Your goal — The response should reproduce exactly the lines from the top of the listing below through the one that contains "allow field to", and nothing else; pictures do not belong in it.

Excerpted data —
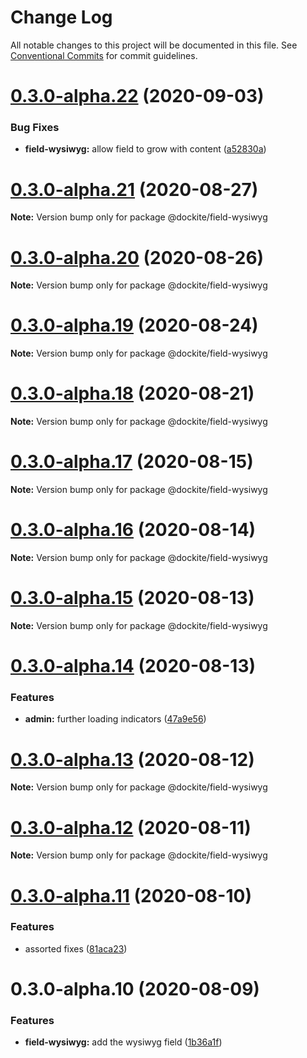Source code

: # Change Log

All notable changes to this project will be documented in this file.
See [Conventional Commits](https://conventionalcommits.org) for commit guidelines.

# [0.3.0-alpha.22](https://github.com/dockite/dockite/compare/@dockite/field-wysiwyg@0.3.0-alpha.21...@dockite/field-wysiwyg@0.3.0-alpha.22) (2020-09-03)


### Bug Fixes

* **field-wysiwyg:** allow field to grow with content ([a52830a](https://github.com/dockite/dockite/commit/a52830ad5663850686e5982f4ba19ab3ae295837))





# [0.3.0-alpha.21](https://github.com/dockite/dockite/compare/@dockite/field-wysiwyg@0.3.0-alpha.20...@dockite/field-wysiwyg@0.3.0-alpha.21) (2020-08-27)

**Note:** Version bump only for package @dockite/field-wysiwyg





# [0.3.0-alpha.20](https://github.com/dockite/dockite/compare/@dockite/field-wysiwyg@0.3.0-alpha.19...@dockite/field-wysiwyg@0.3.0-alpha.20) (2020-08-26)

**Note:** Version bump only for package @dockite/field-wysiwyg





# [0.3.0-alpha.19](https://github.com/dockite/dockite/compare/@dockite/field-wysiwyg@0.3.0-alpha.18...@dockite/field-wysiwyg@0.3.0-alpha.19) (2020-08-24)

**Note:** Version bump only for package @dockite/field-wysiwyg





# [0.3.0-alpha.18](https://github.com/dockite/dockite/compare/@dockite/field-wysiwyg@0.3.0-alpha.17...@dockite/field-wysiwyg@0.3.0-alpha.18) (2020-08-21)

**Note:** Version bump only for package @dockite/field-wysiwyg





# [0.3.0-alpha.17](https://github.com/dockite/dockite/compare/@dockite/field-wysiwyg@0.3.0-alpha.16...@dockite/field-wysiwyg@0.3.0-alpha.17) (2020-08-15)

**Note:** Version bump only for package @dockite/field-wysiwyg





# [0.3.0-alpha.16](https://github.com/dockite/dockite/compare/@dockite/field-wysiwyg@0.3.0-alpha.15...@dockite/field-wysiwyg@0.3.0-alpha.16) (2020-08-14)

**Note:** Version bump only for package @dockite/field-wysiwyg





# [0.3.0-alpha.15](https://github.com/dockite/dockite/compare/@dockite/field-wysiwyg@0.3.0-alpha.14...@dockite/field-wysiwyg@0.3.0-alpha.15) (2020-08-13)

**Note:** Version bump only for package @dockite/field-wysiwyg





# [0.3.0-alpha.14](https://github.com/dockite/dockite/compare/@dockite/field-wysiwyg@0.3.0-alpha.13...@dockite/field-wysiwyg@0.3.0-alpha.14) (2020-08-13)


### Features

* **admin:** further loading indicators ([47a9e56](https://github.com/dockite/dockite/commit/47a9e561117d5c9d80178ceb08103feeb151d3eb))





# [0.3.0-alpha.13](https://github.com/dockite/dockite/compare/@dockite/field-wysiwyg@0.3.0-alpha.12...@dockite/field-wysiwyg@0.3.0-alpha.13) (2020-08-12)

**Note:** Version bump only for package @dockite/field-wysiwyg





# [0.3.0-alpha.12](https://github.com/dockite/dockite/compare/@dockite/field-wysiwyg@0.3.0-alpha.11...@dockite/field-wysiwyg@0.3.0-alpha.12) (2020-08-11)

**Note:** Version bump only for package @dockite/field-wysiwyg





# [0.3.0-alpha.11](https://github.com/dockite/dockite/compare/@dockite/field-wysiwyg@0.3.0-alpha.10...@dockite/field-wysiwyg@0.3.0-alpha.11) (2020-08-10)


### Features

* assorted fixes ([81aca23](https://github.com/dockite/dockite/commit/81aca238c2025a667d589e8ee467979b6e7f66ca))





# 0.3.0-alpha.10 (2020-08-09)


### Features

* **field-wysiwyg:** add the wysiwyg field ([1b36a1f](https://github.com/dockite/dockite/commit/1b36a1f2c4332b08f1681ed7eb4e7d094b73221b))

Written response —
Source code

: # Change Log

All notable changes to this project will be documented in this file.
See [Conventional Commits](https://conventionalcommits.org) for commit guidelines.

# [0.3.0-alpha.22](https://github.com/dockite/dockite/compare/@dockite/field-wysiwyg@0.3.0-alpha.21...@dockite/field-wysiwyg@0.3.0-alpha.22) (2020-09-03)


### Bug Fixes

* **field-wysiwyg:** allow field to grow with content ([a52830a](https://github.com/dockite/dockite/commit/a52830ad5663850686e5982f4ba19ab3ae295837))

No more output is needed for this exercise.